What is expected: Copy out the data below line for line, keeping every word and punctuation mark unchanged.

-------- Data in this exercise --------

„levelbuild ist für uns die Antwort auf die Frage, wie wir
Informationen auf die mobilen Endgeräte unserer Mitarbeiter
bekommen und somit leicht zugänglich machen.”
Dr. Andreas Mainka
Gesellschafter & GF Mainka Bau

--------

Exercise answer:
„levelbuild ist für uns die Antwort auf die Frage, wie wir
Informationen auf die mobilen Endgeräte unserer Mitarbeiter
bekommen und somit leicht zugänglich machen.”
Dr. Andreas Mainka
Gesellschafter & GF Mainka Bau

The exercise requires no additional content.